自由集会 W16-2  (Workshop)

海洋島の原生生態系における海鳥による栄養塩循環と人為的撹乱による劣化
Seabird mediated nutrient cycle in a primary ecosystem on oceanic islands and its deterioration caused by anthropogenic disturbance

*川上和人(森林総合研究所), 佐藤臨(首都大学東京), 中下留美子(森林総合研究所)
*Kazuto Kawakami(FFPRI), Nozomu Sato(Tokyo Metropolitan Univ), Rumiko Nakashita(FFPRI)

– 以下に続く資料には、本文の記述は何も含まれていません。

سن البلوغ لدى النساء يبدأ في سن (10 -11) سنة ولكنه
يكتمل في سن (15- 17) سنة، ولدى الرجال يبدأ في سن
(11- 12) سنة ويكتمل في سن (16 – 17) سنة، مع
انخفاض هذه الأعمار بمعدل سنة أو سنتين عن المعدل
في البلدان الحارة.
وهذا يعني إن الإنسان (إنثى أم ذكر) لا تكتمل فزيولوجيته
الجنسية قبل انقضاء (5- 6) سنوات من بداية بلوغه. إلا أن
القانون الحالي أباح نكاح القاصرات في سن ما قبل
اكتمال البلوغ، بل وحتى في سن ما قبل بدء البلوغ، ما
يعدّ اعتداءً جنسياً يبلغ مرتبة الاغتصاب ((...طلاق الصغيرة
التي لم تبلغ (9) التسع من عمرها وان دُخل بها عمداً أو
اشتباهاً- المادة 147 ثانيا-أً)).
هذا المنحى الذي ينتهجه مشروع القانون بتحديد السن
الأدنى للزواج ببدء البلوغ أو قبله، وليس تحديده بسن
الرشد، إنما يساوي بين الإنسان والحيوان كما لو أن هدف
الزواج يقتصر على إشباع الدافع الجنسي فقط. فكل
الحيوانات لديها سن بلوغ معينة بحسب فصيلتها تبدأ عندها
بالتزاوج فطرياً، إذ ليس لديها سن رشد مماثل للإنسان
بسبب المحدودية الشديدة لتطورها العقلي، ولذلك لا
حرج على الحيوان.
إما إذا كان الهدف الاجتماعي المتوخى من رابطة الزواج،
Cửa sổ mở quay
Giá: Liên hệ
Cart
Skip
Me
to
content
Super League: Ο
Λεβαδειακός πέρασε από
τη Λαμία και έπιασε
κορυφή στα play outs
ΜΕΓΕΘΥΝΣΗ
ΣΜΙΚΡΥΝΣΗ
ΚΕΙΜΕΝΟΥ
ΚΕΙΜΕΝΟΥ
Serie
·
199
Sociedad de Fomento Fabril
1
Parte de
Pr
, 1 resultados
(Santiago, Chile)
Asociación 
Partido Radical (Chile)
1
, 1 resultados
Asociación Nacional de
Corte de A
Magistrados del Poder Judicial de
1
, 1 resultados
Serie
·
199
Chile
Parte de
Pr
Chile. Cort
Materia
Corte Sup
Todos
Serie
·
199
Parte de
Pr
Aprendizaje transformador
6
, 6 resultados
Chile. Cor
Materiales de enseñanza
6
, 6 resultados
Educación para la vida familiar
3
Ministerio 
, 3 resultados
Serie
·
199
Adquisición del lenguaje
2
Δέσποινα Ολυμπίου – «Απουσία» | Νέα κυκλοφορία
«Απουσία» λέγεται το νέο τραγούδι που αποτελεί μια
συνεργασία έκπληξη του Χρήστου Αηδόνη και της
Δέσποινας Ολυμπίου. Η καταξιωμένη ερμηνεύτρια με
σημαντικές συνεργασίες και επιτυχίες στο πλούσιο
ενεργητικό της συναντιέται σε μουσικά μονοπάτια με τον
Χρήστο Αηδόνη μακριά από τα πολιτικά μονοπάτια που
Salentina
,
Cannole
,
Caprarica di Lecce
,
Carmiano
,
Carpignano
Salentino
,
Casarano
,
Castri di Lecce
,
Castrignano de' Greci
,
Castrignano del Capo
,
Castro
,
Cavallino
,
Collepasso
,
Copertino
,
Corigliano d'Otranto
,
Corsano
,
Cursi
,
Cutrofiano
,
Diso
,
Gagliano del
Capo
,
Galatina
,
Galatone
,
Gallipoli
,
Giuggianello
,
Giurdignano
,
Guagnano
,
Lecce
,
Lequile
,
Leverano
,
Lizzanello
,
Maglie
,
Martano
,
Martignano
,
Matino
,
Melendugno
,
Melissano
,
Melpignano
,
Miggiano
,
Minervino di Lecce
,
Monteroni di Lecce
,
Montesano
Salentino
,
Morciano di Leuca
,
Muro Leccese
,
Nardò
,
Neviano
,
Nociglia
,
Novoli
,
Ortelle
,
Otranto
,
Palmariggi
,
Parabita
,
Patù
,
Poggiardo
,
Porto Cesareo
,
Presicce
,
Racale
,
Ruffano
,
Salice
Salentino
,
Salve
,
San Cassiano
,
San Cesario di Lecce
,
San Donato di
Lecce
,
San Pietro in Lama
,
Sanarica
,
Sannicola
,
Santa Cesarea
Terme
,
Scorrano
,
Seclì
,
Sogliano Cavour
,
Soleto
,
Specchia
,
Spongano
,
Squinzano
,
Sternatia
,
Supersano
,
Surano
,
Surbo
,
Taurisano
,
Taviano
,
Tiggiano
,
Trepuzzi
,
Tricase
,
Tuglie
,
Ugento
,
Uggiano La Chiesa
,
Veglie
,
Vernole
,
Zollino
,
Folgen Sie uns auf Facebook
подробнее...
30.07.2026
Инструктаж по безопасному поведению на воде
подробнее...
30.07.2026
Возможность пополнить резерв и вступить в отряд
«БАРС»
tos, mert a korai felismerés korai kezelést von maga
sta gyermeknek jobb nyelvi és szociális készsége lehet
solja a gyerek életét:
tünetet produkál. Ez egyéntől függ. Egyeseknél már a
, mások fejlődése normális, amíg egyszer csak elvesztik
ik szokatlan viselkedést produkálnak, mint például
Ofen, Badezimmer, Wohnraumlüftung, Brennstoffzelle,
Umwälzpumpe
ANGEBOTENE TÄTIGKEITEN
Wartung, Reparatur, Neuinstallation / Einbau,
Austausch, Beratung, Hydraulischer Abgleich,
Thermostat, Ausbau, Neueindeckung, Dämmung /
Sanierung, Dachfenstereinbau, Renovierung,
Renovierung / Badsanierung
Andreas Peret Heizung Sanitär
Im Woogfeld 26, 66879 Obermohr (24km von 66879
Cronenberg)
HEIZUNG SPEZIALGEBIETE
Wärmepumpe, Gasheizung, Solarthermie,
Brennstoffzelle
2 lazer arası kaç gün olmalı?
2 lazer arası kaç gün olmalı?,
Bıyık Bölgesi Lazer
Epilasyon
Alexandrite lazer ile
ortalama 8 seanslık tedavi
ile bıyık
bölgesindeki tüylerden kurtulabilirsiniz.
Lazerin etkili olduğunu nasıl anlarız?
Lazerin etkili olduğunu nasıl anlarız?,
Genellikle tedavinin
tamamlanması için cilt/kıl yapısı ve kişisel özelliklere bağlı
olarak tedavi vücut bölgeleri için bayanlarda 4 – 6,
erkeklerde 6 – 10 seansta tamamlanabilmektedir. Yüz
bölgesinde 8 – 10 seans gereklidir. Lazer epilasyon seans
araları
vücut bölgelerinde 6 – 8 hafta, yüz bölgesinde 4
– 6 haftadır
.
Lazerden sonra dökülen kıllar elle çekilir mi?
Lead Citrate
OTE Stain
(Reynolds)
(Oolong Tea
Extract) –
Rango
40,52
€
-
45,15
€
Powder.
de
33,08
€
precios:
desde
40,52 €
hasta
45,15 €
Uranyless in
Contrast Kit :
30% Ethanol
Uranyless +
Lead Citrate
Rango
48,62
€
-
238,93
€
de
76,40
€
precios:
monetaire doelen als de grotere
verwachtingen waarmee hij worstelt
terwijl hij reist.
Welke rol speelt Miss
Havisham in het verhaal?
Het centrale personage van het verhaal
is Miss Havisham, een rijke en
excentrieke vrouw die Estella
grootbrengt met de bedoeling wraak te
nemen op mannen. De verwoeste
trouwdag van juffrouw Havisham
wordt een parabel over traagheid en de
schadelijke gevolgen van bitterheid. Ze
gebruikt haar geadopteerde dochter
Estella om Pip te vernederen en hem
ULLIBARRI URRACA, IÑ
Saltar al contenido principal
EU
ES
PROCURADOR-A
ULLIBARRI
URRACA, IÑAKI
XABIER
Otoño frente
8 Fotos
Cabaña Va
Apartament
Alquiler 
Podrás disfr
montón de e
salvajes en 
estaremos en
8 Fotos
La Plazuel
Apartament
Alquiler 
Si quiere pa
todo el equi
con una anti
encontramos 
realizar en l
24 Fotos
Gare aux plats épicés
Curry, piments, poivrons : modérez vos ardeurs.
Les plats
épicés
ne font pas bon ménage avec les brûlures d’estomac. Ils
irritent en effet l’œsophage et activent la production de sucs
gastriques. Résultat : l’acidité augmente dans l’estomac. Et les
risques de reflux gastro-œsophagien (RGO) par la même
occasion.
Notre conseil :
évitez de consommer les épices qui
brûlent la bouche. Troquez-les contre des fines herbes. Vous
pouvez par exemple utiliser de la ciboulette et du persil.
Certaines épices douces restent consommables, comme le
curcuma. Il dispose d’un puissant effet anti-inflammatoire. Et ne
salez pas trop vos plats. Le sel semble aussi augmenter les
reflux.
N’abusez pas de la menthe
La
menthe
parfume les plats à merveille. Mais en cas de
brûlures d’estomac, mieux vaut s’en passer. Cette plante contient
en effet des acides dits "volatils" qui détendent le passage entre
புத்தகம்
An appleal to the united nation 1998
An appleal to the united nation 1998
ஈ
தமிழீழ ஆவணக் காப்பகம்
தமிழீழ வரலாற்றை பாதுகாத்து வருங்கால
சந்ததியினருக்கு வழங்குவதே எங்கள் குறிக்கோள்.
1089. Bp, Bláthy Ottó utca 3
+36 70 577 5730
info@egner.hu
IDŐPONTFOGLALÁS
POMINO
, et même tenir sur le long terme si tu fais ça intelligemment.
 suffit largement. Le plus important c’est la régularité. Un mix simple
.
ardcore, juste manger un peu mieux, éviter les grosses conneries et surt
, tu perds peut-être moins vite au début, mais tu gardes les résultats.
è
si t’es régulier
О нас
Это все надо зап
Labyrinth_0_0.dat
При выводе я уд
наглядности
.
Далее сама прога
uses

海洋島は海洋プレート上に位置する島嶼であり、一般に地上性哺乳類など一部分類群が欠如した不調和な生物相を持つ。その一方で、地上性捕食者が欠如する特異な環境ゆえ、地上または地中繁殖性の海鳥が高密度で繁殖することも特徴となっている。海鳥は生態系内で種子散布や環境改変、栄養塩供給などの機能を果たしている。しかし、人間による入植は意図的・非意図的な捕食者の侵入を促し、多くの海洋島では海鳥繁殖地が縮小・消滅し、その機能が既に失われている。小笠原諸島は世界自然遺産に登録されている海洋島だが、他の島嶼同様に外来種による影響を強く受けている。その中で、南硫黄島は過去に人為利用の記録がなく原生環境が保たれている希有な島である。そこで、原生環境における海鳥の栄養塩供給およびこれに対する人為的影響を明らかにするため、南硫黄島および有人島の植物、昆虫、鳥類、爬虫類、甲殻類の窒素および炭素の安定同位体分析を行った。その結果、有人島では各分類群において窒素の同位体比が2〜5‰程度低下していることが明らかになった。これは、海鳥の繁殖集団が局所絶滅することにより、海からの栄養塩供給が絶たれたためと考えられる。また、南硫黄島では標高が低いほど窒素の同位体比が高い傾向があった。南硫黄島では標高916mの山頂部も含め全域で海鳥が繁殖するが、低標高地では大型の海鳥が、高標高地では小型の海鳥が繁殖している。大型種の栄養段階は小型種より高いと考えられ、この分布が標高による同位体比の違いをもたらしている可能性がある。南硫黄島の海岸部では岩石地より植生のあるエリアで、山域では崩壊地や草地より森林で海鳥の営巣密度が高かったことから、海鳥は森林の物質循環において重要な機能を果たすものと考えられる。この結果は、小笠原諸島における自然再生の目標像を示すものと言える。